◆ TEXTABSCHNITT

Mendelssohns Verleger Breitkopf & Härtel ging noch
einen Schritt weiter und ließen erst die Schutzfrist nach
dessen Tod verstreichen, um sie dann in der für
Hausmusik so geeigneten Besetzung für Klavier zu vier
Händen, Violine und Cello als „Volksausgaben“ zu
publizieren. Der Qualität dieser Werke tut das allerdings
keinen Abbruch. Im Gegenteil: Die Arrangements der
Hebriden-Ouvertüre, der Reformations-Sinfonie und der
Ruy-Blas-Ouvertüre sind spieltechnisch äußerst
anspruchsvoll und gewähren dem Zuhörer einen ebenso
intimen wie faszinierenden Einblick in die
kompositorische Struktur.

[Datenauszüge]
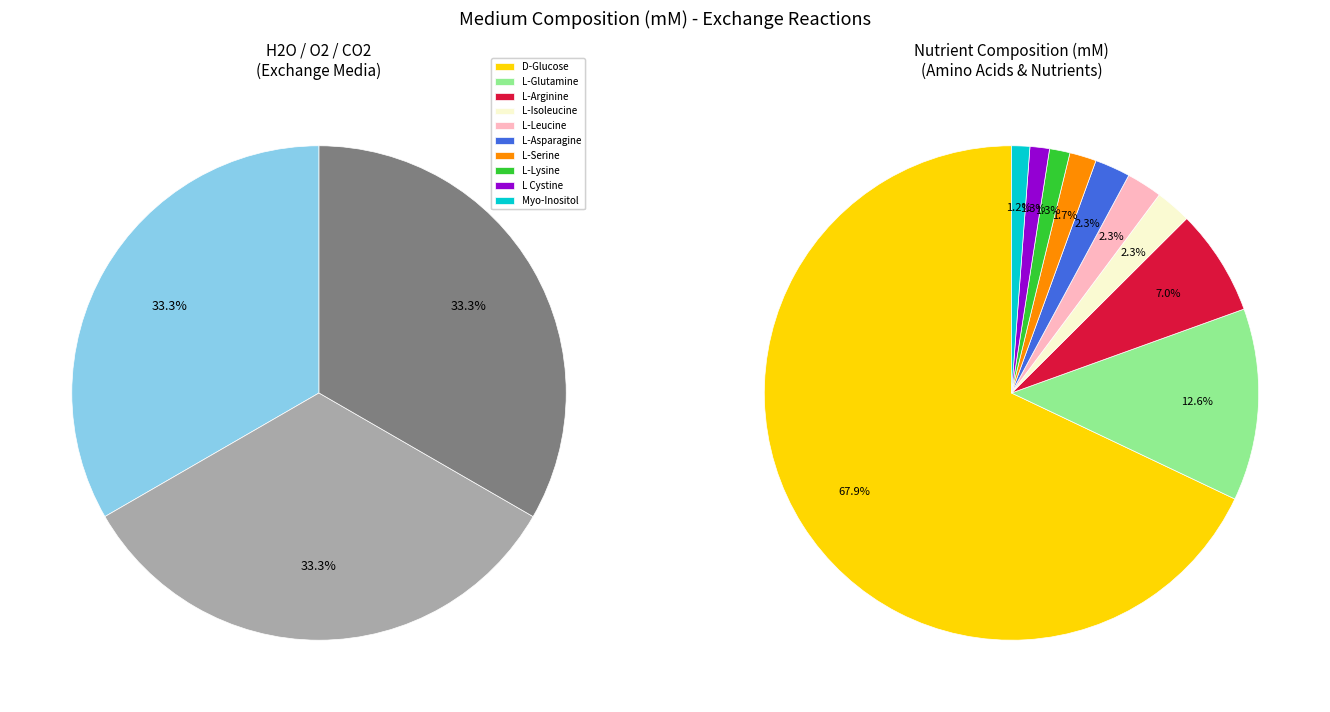

Which category has the smallest portion of the pie?

Myo-Inositol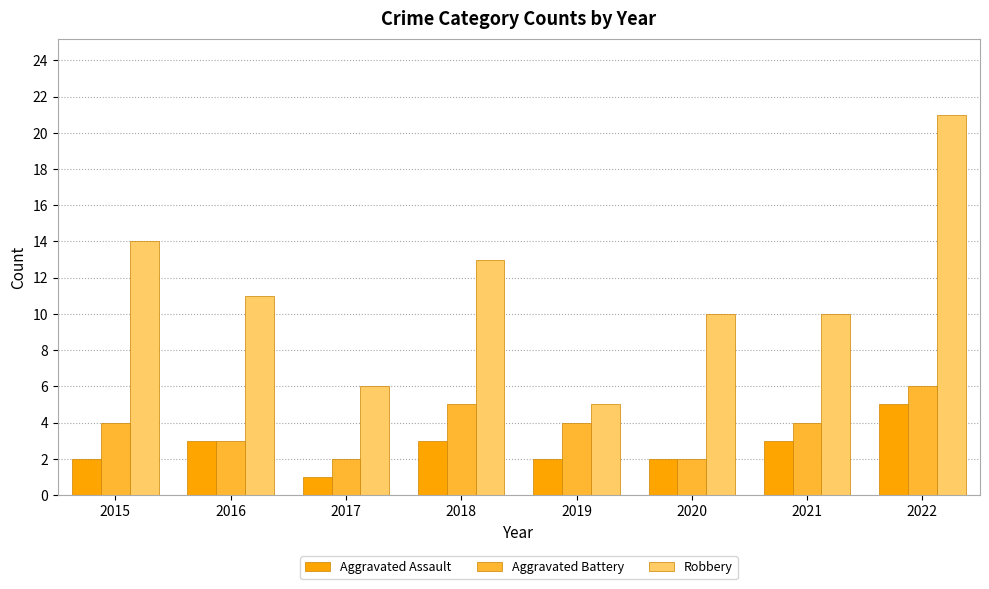

At 2015, list the series in order from largest to smallest.

Robbery, Aggravated Battery, Aggravated Assault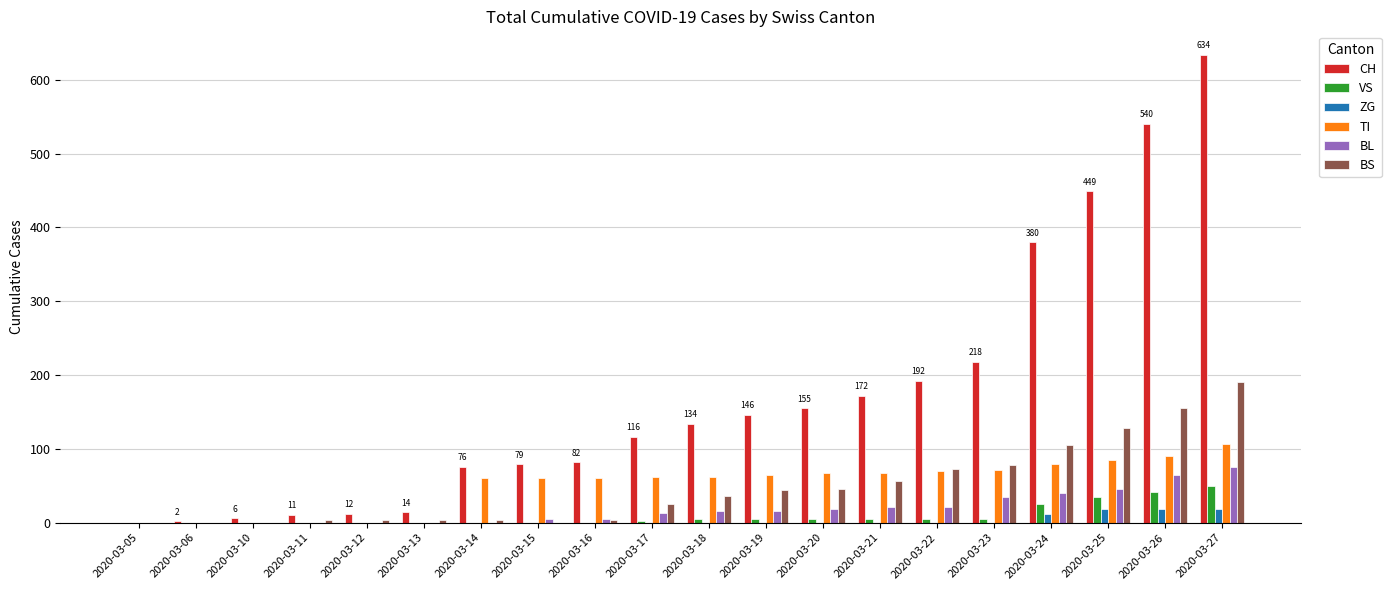

Which series changed the most between 2020-03-23 and 2020-03-25?

CH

◆ MITHILFE DER ANGABEN
(A) Für welche Besetzung veröffentlichte der Verleger die Werke laut dem Textabschnitt über die Mendelssohn-Arrangements als „Volksausgaben“?
(B) Führen Sie den Textabschnitt über die Mendelssohn-Arrangements im Anschluss an seinen letzten Satz weiter.

◆ GEORDNETE ERGEBNISSE
(A) Für Klavier zu vier Händen, Violine und Cello.

(B)
Nachdruck
Nach der exzellenten Vorlage aller Streichquartette
komplettieren Andreas Seidel und Matthias Moosdorf,
die Frontleute des Leipziger Streichquartetts, zusammen
mit dem Pianisten-Duo Olga Gollej und Gerald Fauth die
Mendelssohn-Diskographie mit einer hochkarätigen
Einspielung auf außergewöhnlichem Niveau.